Szef rządu ocenił, że Europa wymaga dziś szczególnej troski. - I każdy, kto będzie ją atakował mniej czy bardziej agresywnie, może doprowadzić do takiego procesu rozkładu UE - zaznaczył.
- I dlatego mówię o tym z przekonaniem: jeżeli ktoś będzie klaskał tym ugrupowaniom, to daleko od nas na wschodzie, na Kremlu na pewno prezydent Putin - podkreślił Tusk. Dodał, że nieprzypadkowo niektórzy politycy radykalnej prawicy - także polskiej - "bardzo mocno wspierają Putina w jego działaniach na Ukrainie". - Ale równocześnie ci, którzy się odżegnują od Putina i polityki rosyjskiej, ale osłabiają UE de facto są jego nieświadomymi sojusznikami - powiedział.

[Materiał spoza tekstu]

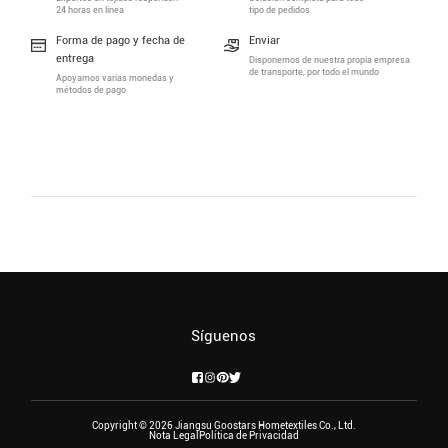
24 horas en línea
tipo de pedidos
Forma de pago y fecha de
Enviar
entrega
Disponemos de nuestra propia empresa
de transporte, por todo el mundo
Apoyamos varias monedas y
métodos de pago
Síguenos
Copyright © 2026 Jiangsu Goostars Hometextiles Co., Ltd.
Nota Legal
Política de Privacidad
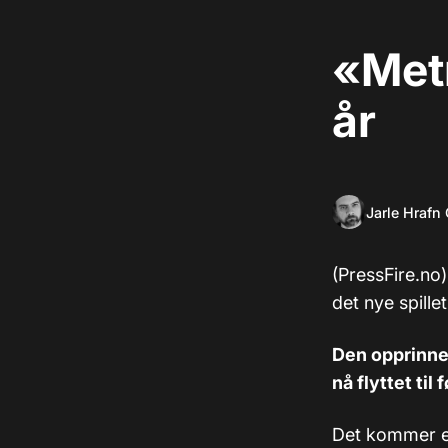
«Metr
år
Jarle Hrafn
(PressFire.no)
det nye spille
Den opprinnel
nå flyttet til
Det kommer et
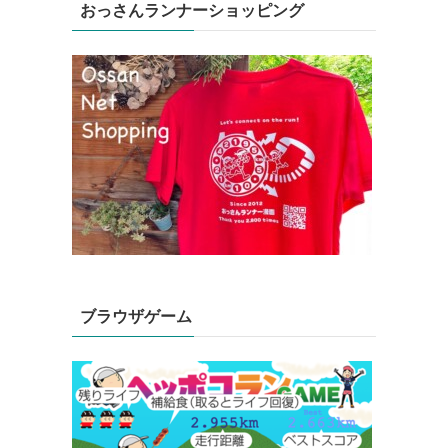
おっさんランナーショッピング
ブラウザゲーム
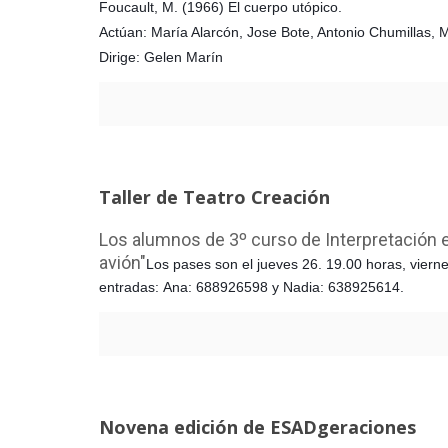
Foucault, M. (1966) El cuerpo utópico.
Actúan: María Alarcón, Jose Bote, Antonio Chumillas, 
Dirige: Gelen Marín
Taller de Teatro Creación
Los alumnos de 3º curso de Interpretación en
avión"
Los pases son el jueves 26. 19.00 horas, v
iern
entradas: Ana: 688926598 y Nadia: 638925614.
Novena edición de ESADgeraciones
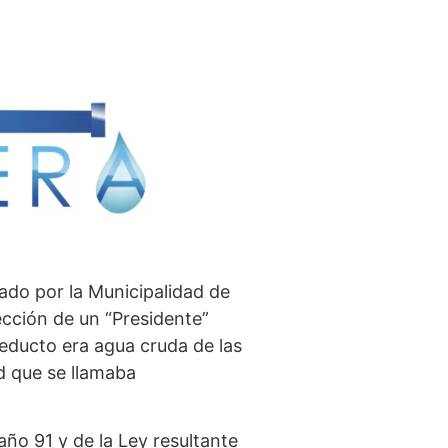
tado por la Municipalidad de
ección de un “Presidente”
ueducto era agua cruda de las
d que se llamaba
ño 91 y de la Ley resultante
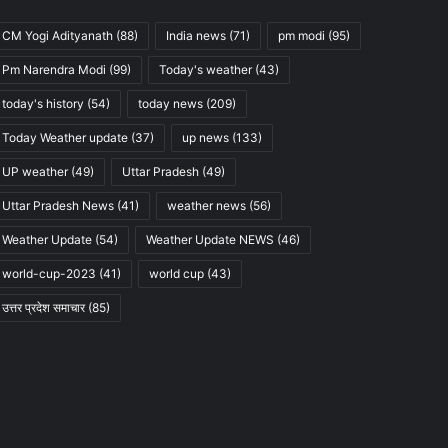
CM Yogi Adityanath
(88)
India news
(71)
pm modi
(95)
Pm Narendra Modi
(99)
Today's weather
(43)
today's history
(54)
today news
(209)
Today Weather update
(37)
up news
(133)
UP weather
(49)
Uttar Pradesh
(49)
Uttar Pradesh News
(41)
weather news
(56)
Weather Update
(54)
Weather Update NEWS
(46)
world-cup-2023
(41)
world cup
(43)
उत्तर प्रदेश समाचार
(85)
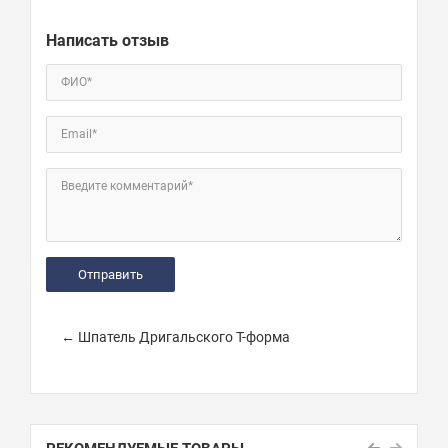
Написать отзыв
ФИО*
Email*
Введите комментарий*
← Шпатель Дригальского Т-форма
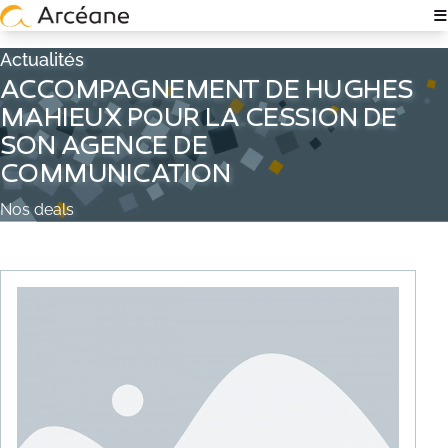
≡
NOTRE EXPERTISE
Actualités
ACCOMPAGNEMENT DE HUGHES
À PROPOS
MAHIEUX POUR LA CESSION DE
SON AGENCE DE
QUI SOMMES-NOUS ?
COMMUNICATION
NOS ÉQUIPES
Nos deals
EXPERTISE TECH & IT
RECRUTEMENT
POLITIQUE RSE
NOS ACTUALITÉS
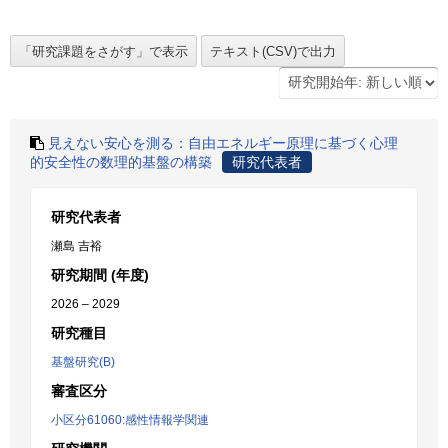
見えない安心を測る：自由エネルギー原理に基づく心理
的安全性の数理的基盤の構築
研究代表者
研究代表者
瀬島 吉裕
研究期間 (年度)
2026 – 2029
研究種目
基盤研究(B)
審査区分
小区分61060:感性情報学関連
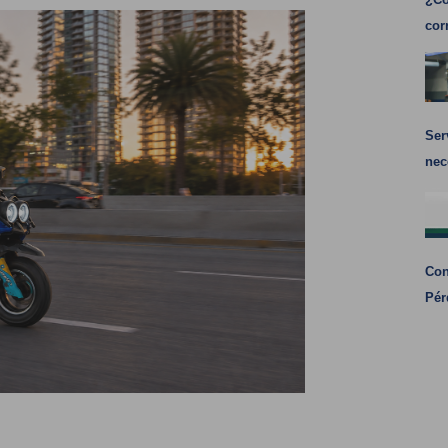
cor
Ser
nec
Con
Pér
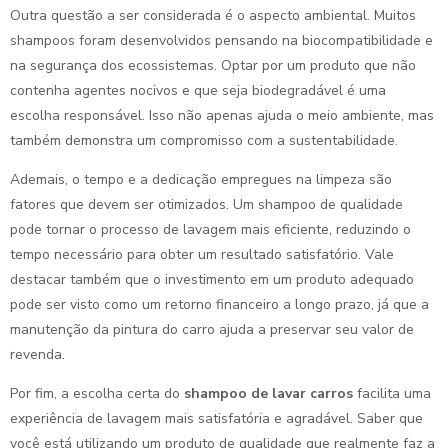
Outra questão a ser considerada é o aspecto ambiental. Muitos
shampoos foram desenvolvidos pensando na biocompatibilidade e
na segurança dos ecossistemas. Optar por um produto que não
contenha agentes nocivos e que seja biodegradável é uma
escolha responsável. Isso não apenas ajuda o meio ambiente, mas
também demonstra um compromisso com a sustentabilidade.
Ademais, o tempo e a dedicação empregues na limpeza são
fatores que devem ser otimizados. Um shampoo de qualidade
pode tornar o processo de lavagem mais eficiente, reduzindo o
tempo necessário para obter um resultado satisfatório. Vale
destacar também que o investimento em um produto adequado
pode ser visto como um retorno financeiro a longo prazo, já que a
manutenção da pintura do carro ajuda a preservar seu valor de
revenda.
Por fim, a escolha certa do
shampoo de lavar carros
facilita uma
experiência de lavagem mais satisfatória e agradável. Saber que
você está utilizando um produto de qualidade que realmente faz a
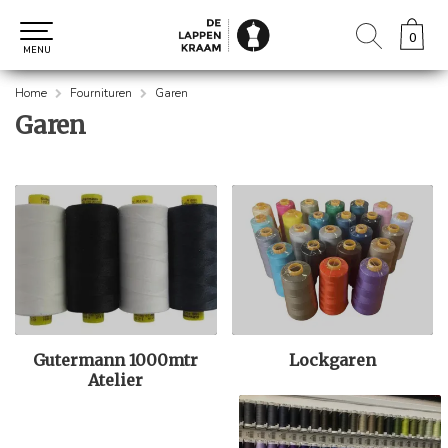
0
0
MENU
Home
Fournituren
Garen
Garen
Gutermann 1000mtr
Lockgaren
Atelier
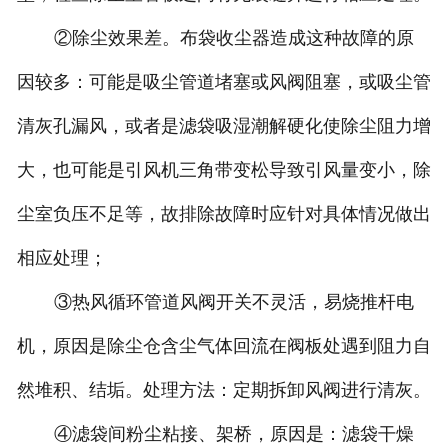
②除尘效果差。布袋收尘器造成这种故障的原
因较多：可能是吸尘管道堵塞或风阀阻塞，或吸尘管
清灰孔漏风，或者是滤袋吸湿潮解硬化使除尘阻力增
大，也可能是引风机三角带变松导致引风量变小，除
尘室负压不足等，故排除故障时应针对具体情况做出
相应处理；
③热风循环管道风阀开关不灵活，易烧推杆电
机，原因是除尘仓含尘气体回流在阀板处遇到阻力自
然堆积、结垢。处理方法：定期拆卸风阀进行清灰。
④滤袋间粉尘粘接、架桥，原因是：滤袋干燥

Według szefa rządu "sytuacje krytyczne w UE" - czyli kryzys finansowy i konflikt na Ukrainie sprawiają, że część Europejczyków ma poczucie, że niektóre instytucje europejskie są "oderwane od ludzi". Zdaniem Tuska wielu obywateli UE nie wie, "co się dzieje w tych skomplikowanych procedurach, w tych wielkich gmaszyskach w Brukseli". - I to daje niezłą pożywkę dla eurosceptyków i tych, którzy mówią wprost, że Unię trzeba rozwalić - ocenił szef rządu.